■ WORK REQUEST A
Answer these questions from the neutral beam injection text, giving each answer on its own line and marking it to match its question.
(i) What magnetic mirror ratio does Exemplary Embodiment 1 state?
(ii) What fusion power is produced in Exemplary Embodiment 2?
(iii) In the traditional method, where is the neutral beam injected?
■ WORK REQUEST B
Write out, word for word, the stretch of the neutral beam injection text from "Referring to FIG." through "strong magnetic field.".

*** Opening of PAGE TEXT ***

In order to further illustrate the technical scheme in the present disclosure, the following two exemplary embodiments are described.

Exemplary Embodiment 1

Plasma is confined by a magnetic mirror system. A maximum magnetic field intensity of a magnet system 2 is 15 T, and minimum magnetic field intensity in the midplane is 1 T, which makes a magnetic mirror ratio be 15. A plasma gun 4 shoots plasma into a vacuum chamber 3 to form initial target plasma with a density of 0.8×10²⁰ m⁻³. After the initial target plasma is generated, a neutral beam injection system 1 starts to work with an injection power of 40 MW to inject particles with energy of 60 keV. The neutral beam is obliquely injected into the plasma at an angle of 30 degrees in a position where the magnetic field intensity is 1.875 T. The generated fast ions gather in the position where the magnetic field intensity is 7.5 T with a density of 1.9×10²¹ m⁻³. The highly concentrated fast ions constantly collide to each other, so as to produce fusion power of 3.67 MW. With injecting neutral beam at position of high field intensity, the fusion energy gain of the magnetic mirror device is increased to 0.09 by changing injection position of the neutral beam, which is two times higher than that of traditional midplane injection method.

Exemplary Embodiment 2

Plasma is confined by a magnetic mirror system. A maximum magnetic field intensity of a magnet system 2 is 15 T, and minimum magnetic field intensity of midplane is reduced to 0.15 T, which makes a magnetic mirror ratio be 100. A plasma gun 4 shoots plasma into a vacuum chamber 3 to form initial target plasma with a density of 2.7×10²⁰ m⁻³. After the initial target plasma is generated, a neutral beam injection system 1 starts to work with an injection power of 40 MW to inject particles with energy of 60 keV. The neutral beam is obliquely injected into the plasma at an angle of 30 degrees in a position where the magnetic field intensity is 2.5 T. The generated fast ions gather in the position where the magnetic field intensity is 10 T with a density of 5×10²¹ m⁻³. The highly concentrated fast ions constantly collide to each other, so as to produce fusion power of 5.02 MW. With injecting neutral beam at position of high field intensity and improving the mirror ratio, the fusion energy gain of the magnetic mirror device is increased to 0.125 by changing injection position of the neutral beam, which is three times higher than that of traditional midplane injection method.

Referring to FIG. 2, the traditional neutral beam injection method and the proposed method are compared. In the traditional method, the neutral beam is injected into the midplane, while in the newly proposed method the neutral beam is injected into the strong magnetic field.

The comparison of the conventional neutral beam injection method and the proposed method in the present disclosure is summarized in the table 1.

*** Close of PAGE TEXT ***
*** Opening of AVAILABLE DATA ***

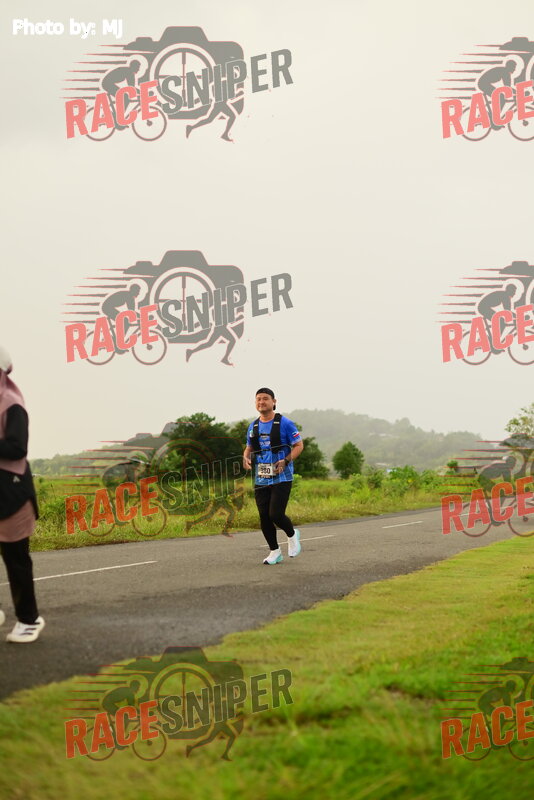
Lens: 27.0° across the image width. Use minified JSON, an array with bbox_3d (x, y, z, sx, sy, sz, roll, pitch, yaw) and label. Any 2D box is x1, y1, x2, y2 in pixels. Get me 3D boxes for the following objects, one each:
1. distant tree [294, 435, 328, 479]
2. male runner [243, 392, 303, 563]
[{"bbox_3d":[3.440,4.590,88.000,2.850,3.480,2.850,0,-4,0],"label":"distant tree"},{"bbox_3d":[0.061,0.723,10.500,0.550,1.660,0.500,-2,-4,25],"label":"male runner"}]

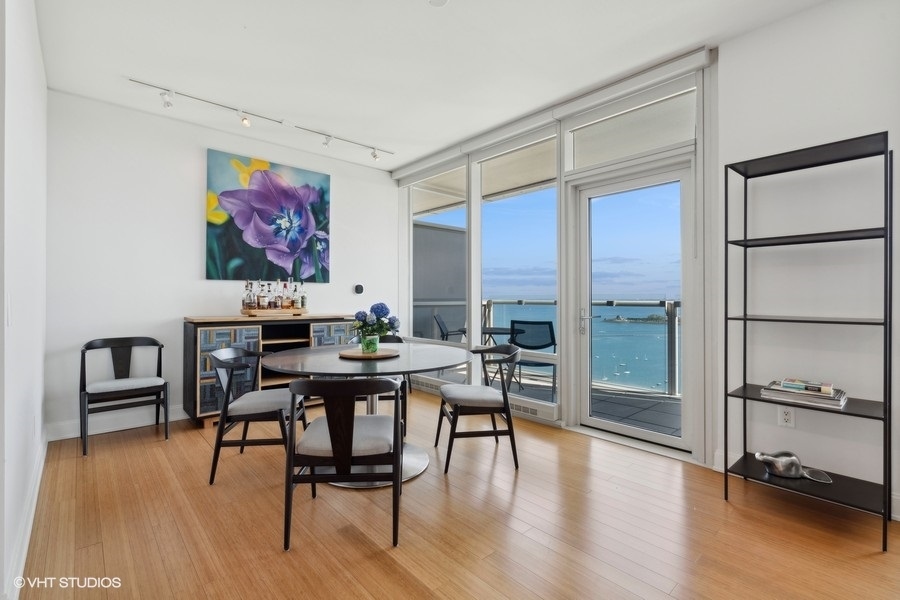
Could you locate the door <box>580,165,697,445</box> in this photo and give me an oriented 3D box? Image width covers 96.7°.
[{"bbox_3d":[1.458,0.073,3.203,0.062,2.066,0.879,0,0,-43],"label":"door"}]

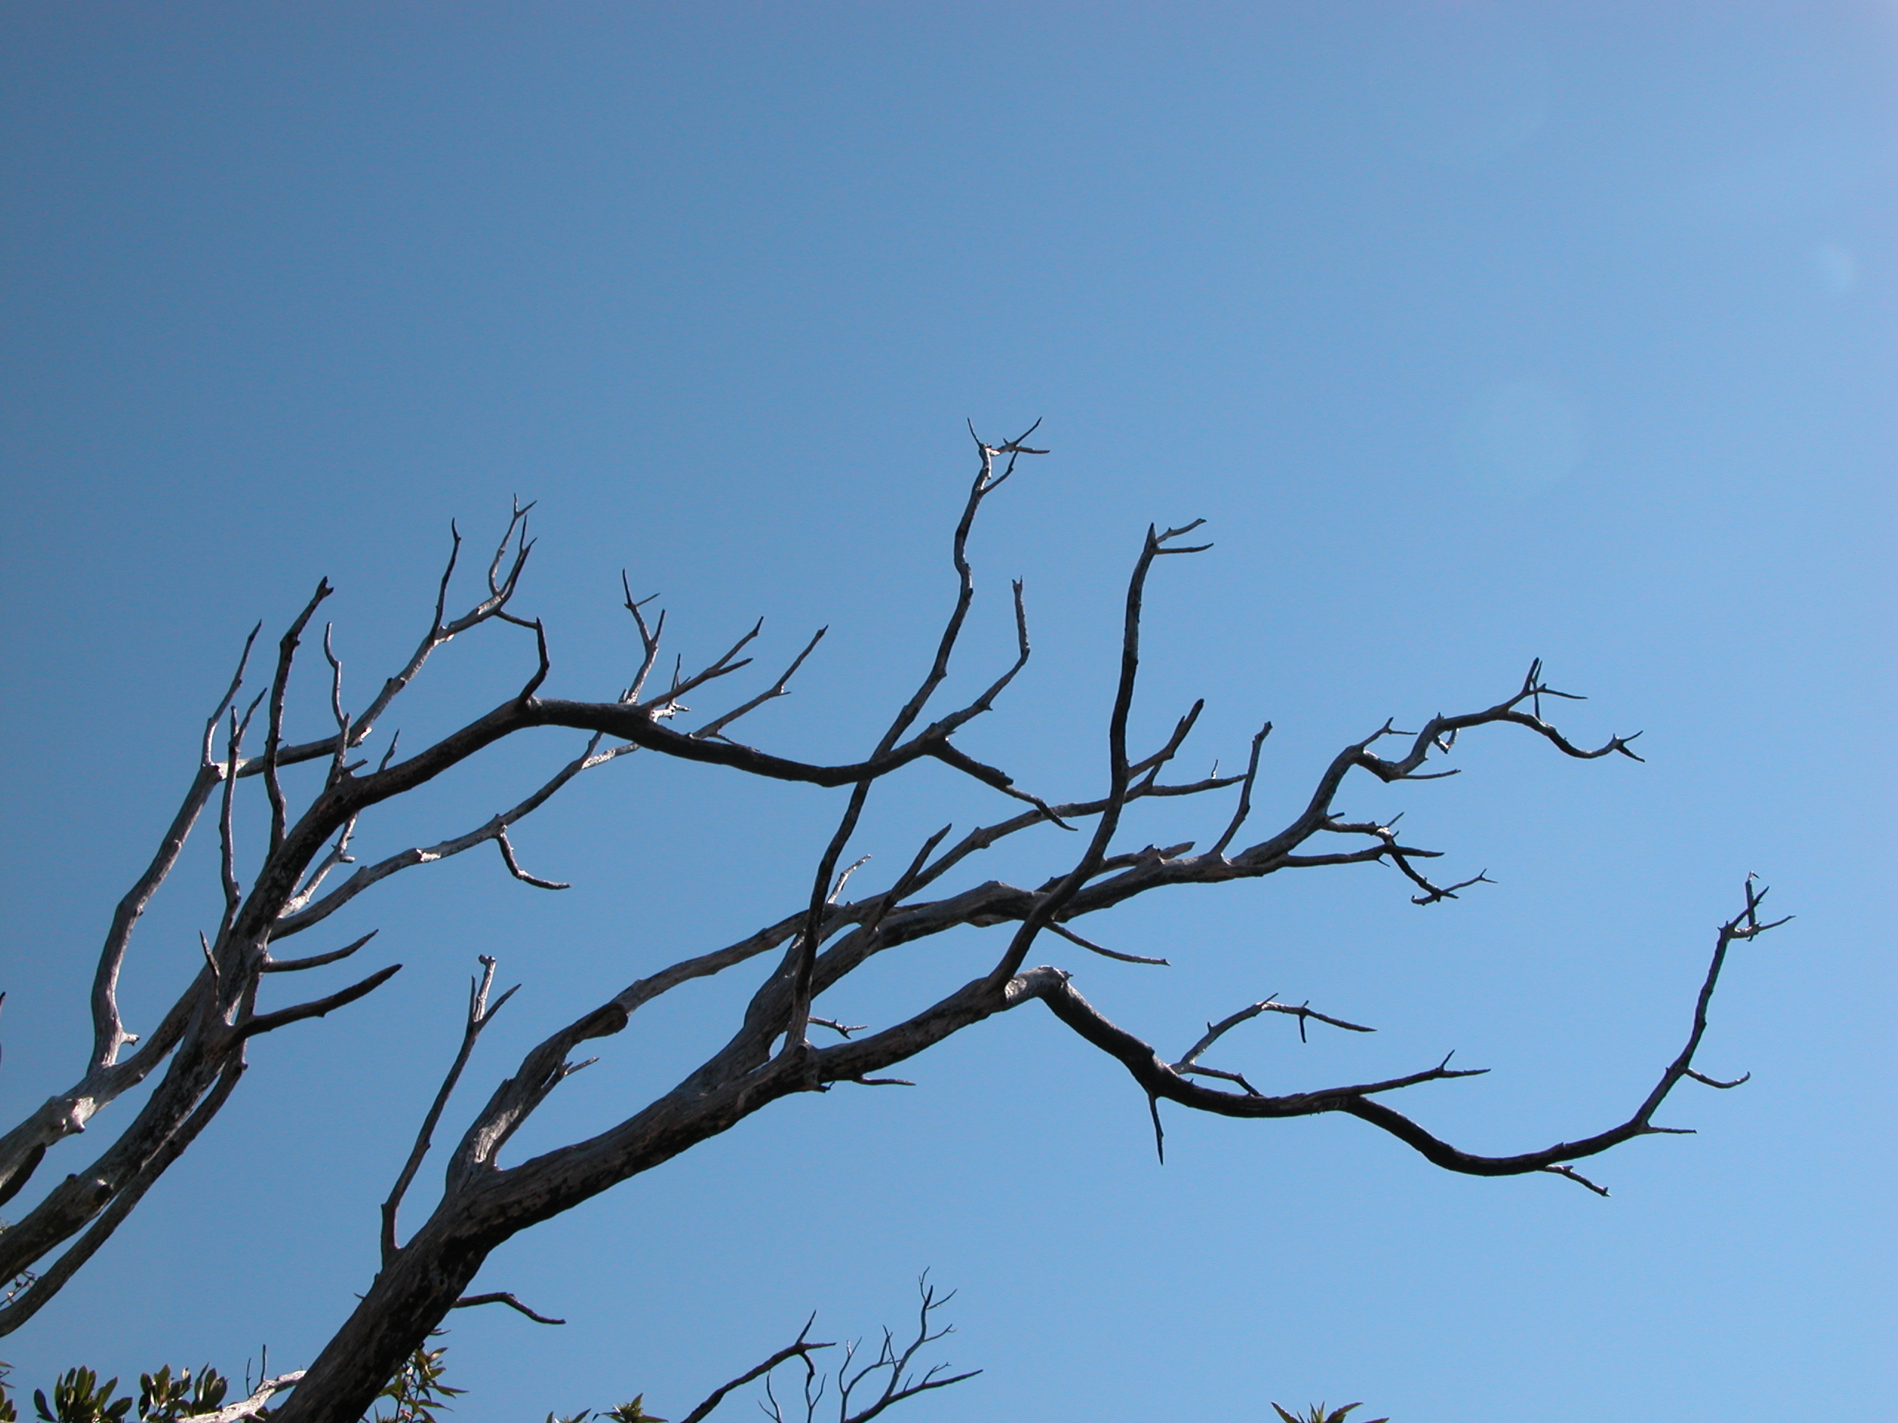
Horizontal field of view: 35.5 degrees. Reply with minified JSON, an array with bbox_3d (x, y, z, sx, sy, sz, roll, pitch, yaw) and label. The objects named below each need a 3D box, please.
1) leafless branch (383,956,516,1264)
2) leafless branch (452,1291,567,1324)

*** Close of AVAILABLE DATA ***

■ ANSWER A
(i) 15
(ii) 5.02 MW
(iii) Into the midplane

■ ANSWER B
Referring to FIG. 2, the traditional neutral beam injection method and the proposed method are compared. In the traditional method, the neutral beam is injected into the midplane, while in the newly proposed method the neutral beam is injected into the strong magnetic field.